Lasciando intendere che Bitcoin sia frutto di soggetti privati che possono disporre liberamente della sua politica monetaria. Cosa che non è affatto vera, dato che Bitcoin fissa delle regole matematiche che tutti devono rispettare e che valgono anche per le banche centrali. La cosa ha costretto Brian Armstrong, CEO di Coinbase, a intervenire:

Bitcoin è un protocollo decentralizzato. Non ci sono emittenti. E questo, partendo dal fatto dell’indipendenza delle banche centrali, vuol dire che Bitcoin è ancora più indipendente. Nessun paese, nessuna società, nessun individuo lo controlla.

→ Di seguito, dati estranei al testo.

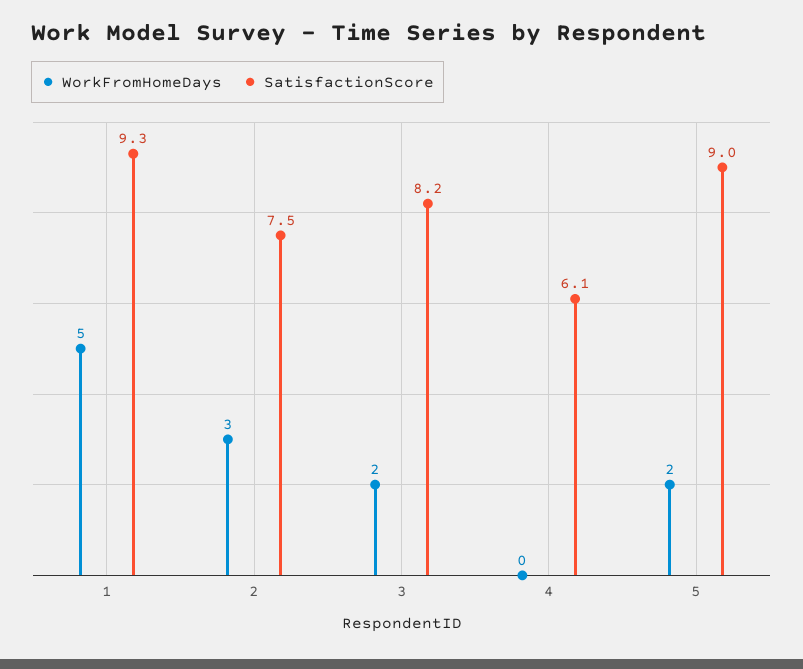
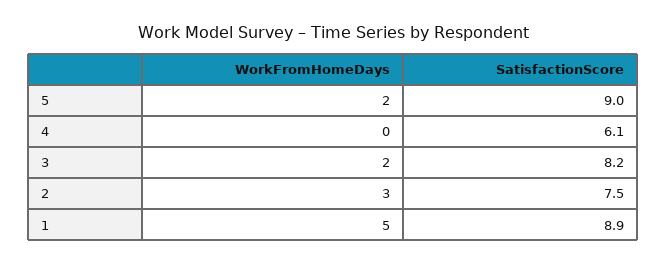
  {
    "WorkFromHomeDays": {
      "1": 5,
      "2": 3,
      "3": 2,
      "4": 0,
      "5": 2
    },
    "SatisfactionScore": {
-     "1": 9.3,
+     "1": 8.9,
      "2": 7.5,
      "3": 8.2,
      "4": 6.1,
      "5": 9
    }
  }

Qui il video della risposta di Brian Armstrong

Un momento di rivendicazione di principi che sono fondamentali di Bitcoin e che per molti sono la grande parte del suo fascino, e della sua utilità. Anche a Davos, dunque, c’è spazio per Bitcoin e per, fortunatamente, qualcuno che lo difende.

Ci sarà altro spazio per parlare di Bitcoin? Probabilmente sì, e vedremo se ci saranno schieramenti chiari a suo favore (e a favore della sua tecnologia) anche da parte di quei soggetti che stanno facendo da padroni di casa (vedi Larry Fink di BlackRock) e che su Bitcoin hanno costruito un’autentica fortuna.

Certo è che soltanto un paio di anni fa mai ci saremmo immaginati di vedere banchieri centrali messi alle strette dai cari vecchi crypto bro.